Le 10 octobre, en marge du Comité des langues officielles, le directeur des services administratifs et financiers de la Commission scolaire de langue française de l’Île-du-Prince-Édouard, Brad Samson, a confirmé à Francopresse avoir eu des «défis» avec la demande du président du comité, René Arseneault, qui souhaitait que les témoins précisent à quel palier de gouvernement ils faisaient référence lorsqu’ils s’exprimaient devant les députés.
«Nous ne savons pas d’où vient l’argent», se désole-t-il.
Il entend par là que les commissions scolaires ou les organismes responsables de la petite enfance, rarement consultés lors de l’élaboration des ententes intergouvernementales pour créer des infrastructures pour les francophones, ont du mal à démêler qui fournit le financement opérationnel.
«Notre défi, pour les centres de la petite enfance par exemple, c’est que si la province ne construit pas, c’est le fédéral qui paie pour la construction des espaces au prix scolaire, [donc] on ne peut pas rajouter des espaces à la petite enfance», résume-t-il.
Devant le comité, Jean-Luc Racine assurait que c’est «bien la province qui détermine où vont les fonds, mais souvent les parents ne sont pas consultés […] dans le secteur de la petite enfance».
«Si la province décide que les fonds du Programme des langues officielles dans l’enseignement (PLOE) vont au secondaire, il n’y aura rien pour la petite-enfance.»
La présidente de la CNPF, Gillian Anderson, indique que si l’Alberta est l’un des pires exemples, car «aucun financement n’a été accordé aux francophones» depuis «un bon cinq, six ans», la «majorité [des provinces] ont des défis».

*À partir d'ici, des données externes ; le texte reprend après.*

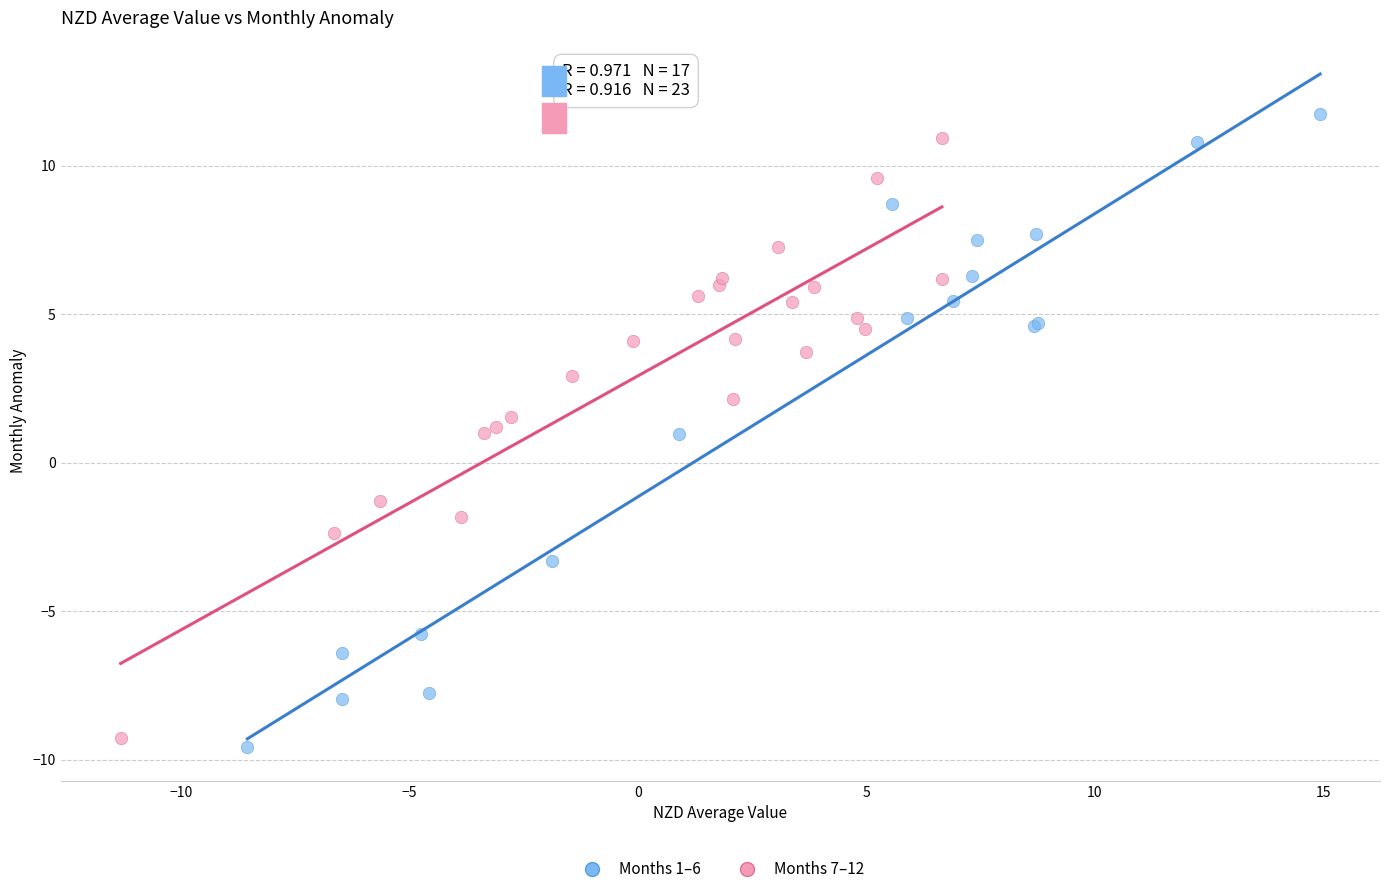

Which series has the largest Y range (max minus min)?

Months 1–6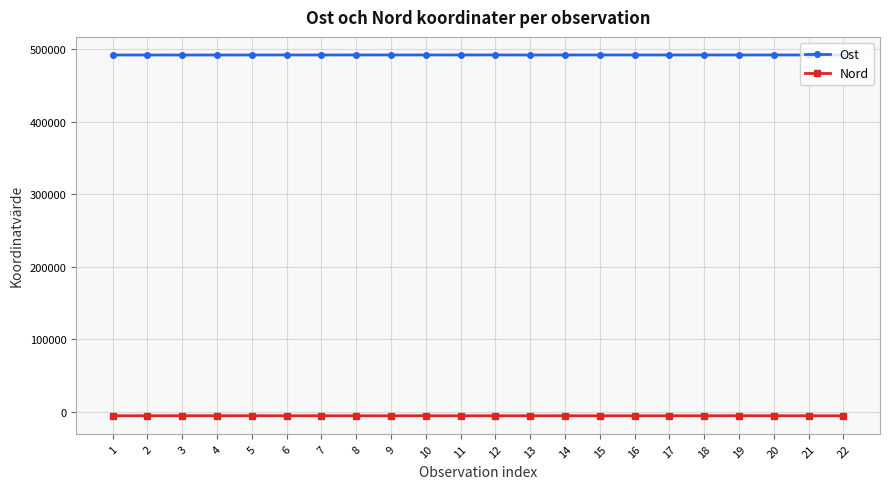

Is the value of Nord at 9 greater than the value of Ost at 5?

No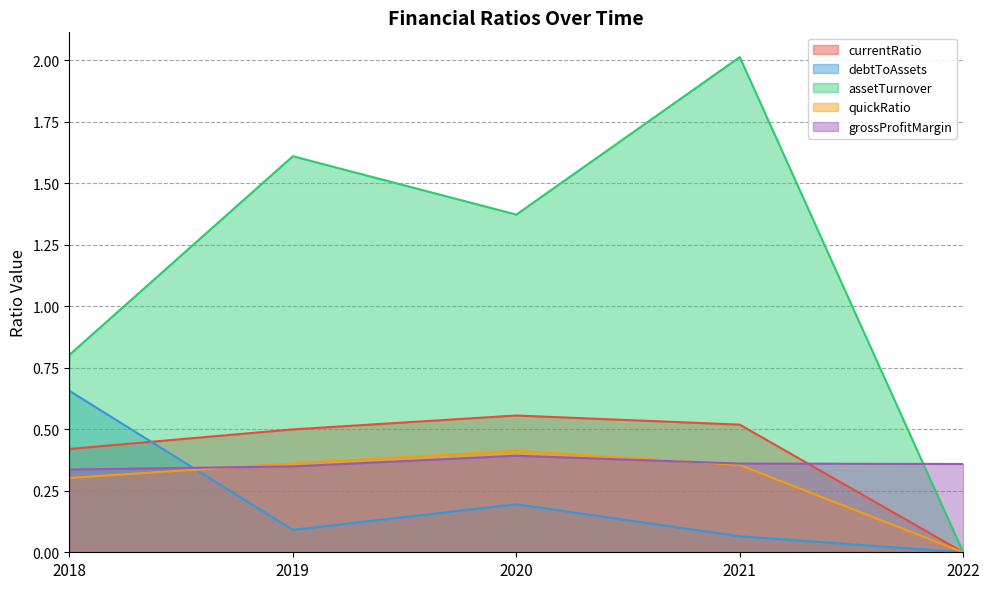

Reading right to left, transcribe all the data shown in this chart.

currentRatio: 0.0	0.5	0.6	0.5	0.4
debtToAssets: 0.0	0.1	0.2	0.1	0.7
assetTurnover: 0.0	2.0	1.4	1.6	0.8
quickRatio: 0.0	0.4	0.4	0.4	0.3
grossProfitMargin: 0.4	0.4	0.4	0.3	0.3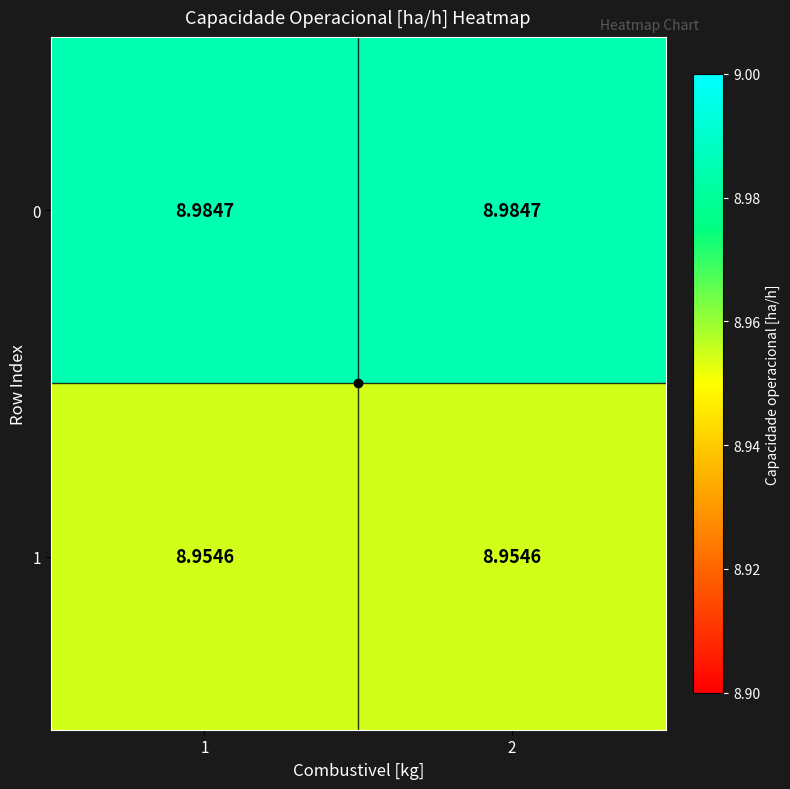

Reading left to right, list all the values displayed in this chart.

0: 1=9.0	2=9.0
1: 1=9.0	2=9.0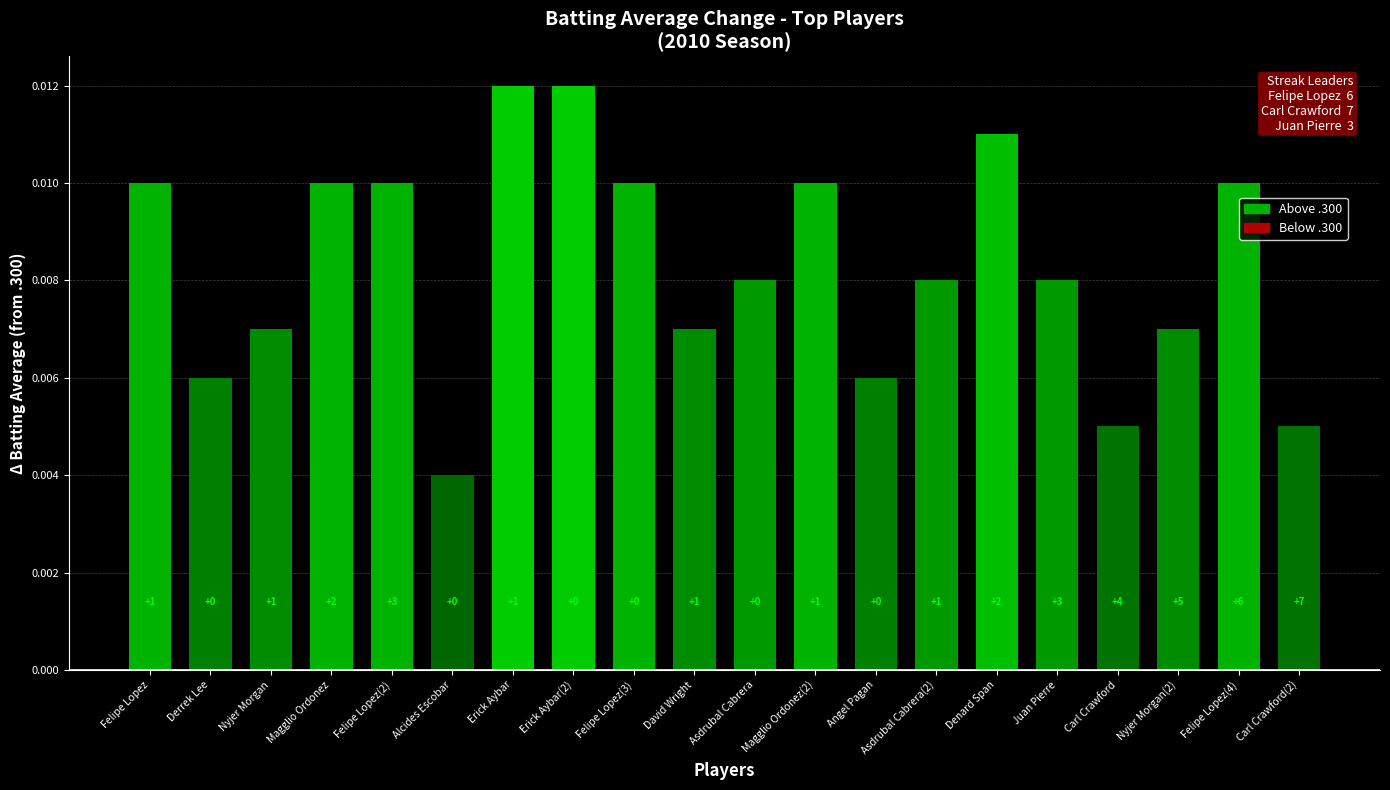

Count the values in the range 0 to 1.

20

«Manque de volonté» des gouvernements
Les témoins appellent aussi à une consultation des communautés en situation minoritaire lors des négociations pour les ententes entre le fédéral et les provinces ou territoires qui peuvent concerner les francophones en milieu minoritaire.
À l’Île-du-Prince-Édouard, par exemple, il y a 150 jeunes qui attendent pour un service de garde en français.
Pour Jean-Luc Racine, la solution serait de mettre en place des services en milieu familial. Il déplore toutefois que sans une demande des anglophones pour plus de places, celle des francophones n’est pas réalisable.
À tout cela s’ajoute la pénurie de personnel francophone qualifié dans les garderies. Les récentes restrictions annoncées par le ministère Immigration, Réfugiés et Citoyenneté Canada, sont «une terrible nouvelle», estime la présidente de la CNPF, Gillian Anderson.
«Parce qu’on ne peut pas aller recruter des éducatrices à l’étranger. L’éducation est exemptée [de ces restrictions], mais la petite enfance n’est pas reconnue dans l’éducation, même si elle fait partie du continuum [de l’éducation]».